* Given records *
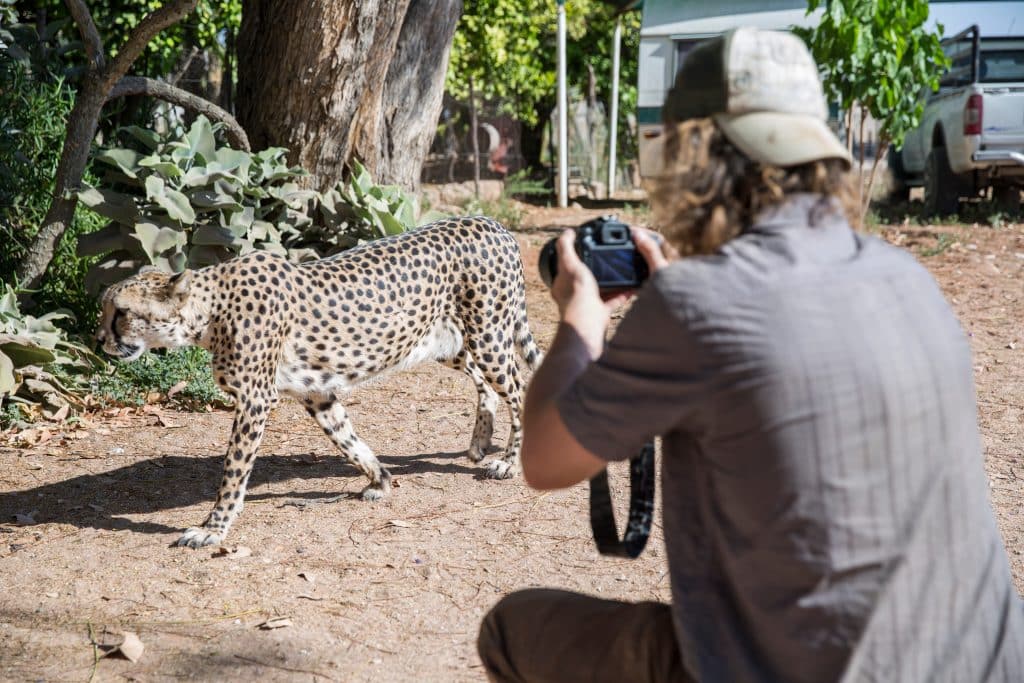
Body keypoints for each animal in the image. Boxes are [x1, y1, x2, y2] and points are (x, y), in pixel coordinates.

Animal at [96, 216, 543, 548]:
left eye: (121, 312)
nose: (99, 340)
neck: (210, 312)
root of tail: (491, 223)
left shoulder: (255, 400)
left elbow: (233, 472)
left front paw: (212, 528)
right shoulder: (317, 393)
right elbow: (349, 441)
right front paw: (381, 480)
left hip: (488, 336)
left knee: (519, 388)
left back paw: (508, 460)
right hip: (446, 343)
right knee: (484, 382)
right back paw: (480, 441)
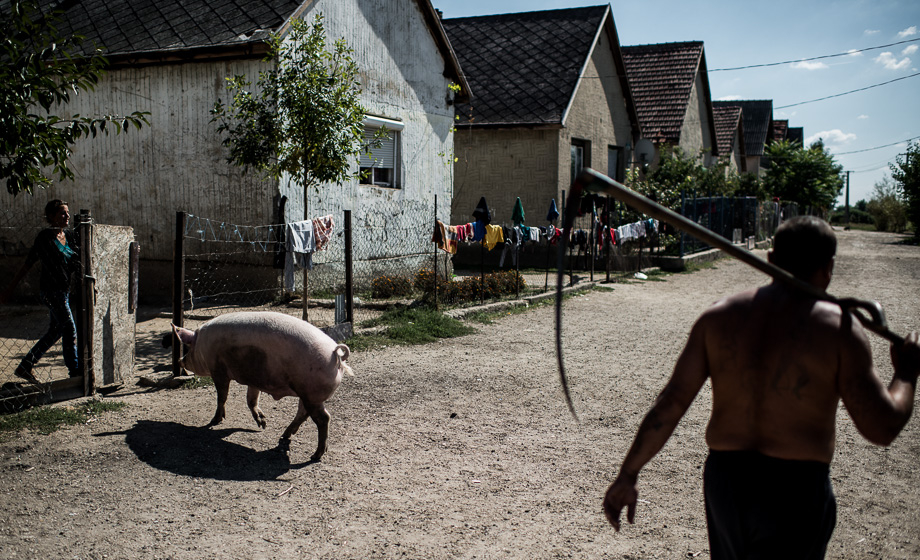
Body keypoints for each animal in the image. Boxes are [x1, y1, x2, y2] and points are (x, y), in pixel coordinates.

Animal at [170, 310, 352, 460]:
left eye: (188, 347)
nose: (179, 360)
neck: (202, 345)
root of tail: (336, 354)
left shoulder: (219, 372)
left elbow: (222, 397)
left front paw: (214, 422)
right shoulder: (253, 380)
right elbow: (251, 400)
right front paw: (262, 424)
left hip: (311, 393)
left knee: (323, 418)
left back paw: (315, 456)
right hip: (307, 394)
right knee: (303, 413)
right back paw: (284, 436)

* Task prompt *
Sift through the material above and copy each line that holds "back".

* Exercise answer *
left back paw: (508, 460)
right back paw: (480, 441)
left back paw: (315, 456)
right back paw: (284, 436)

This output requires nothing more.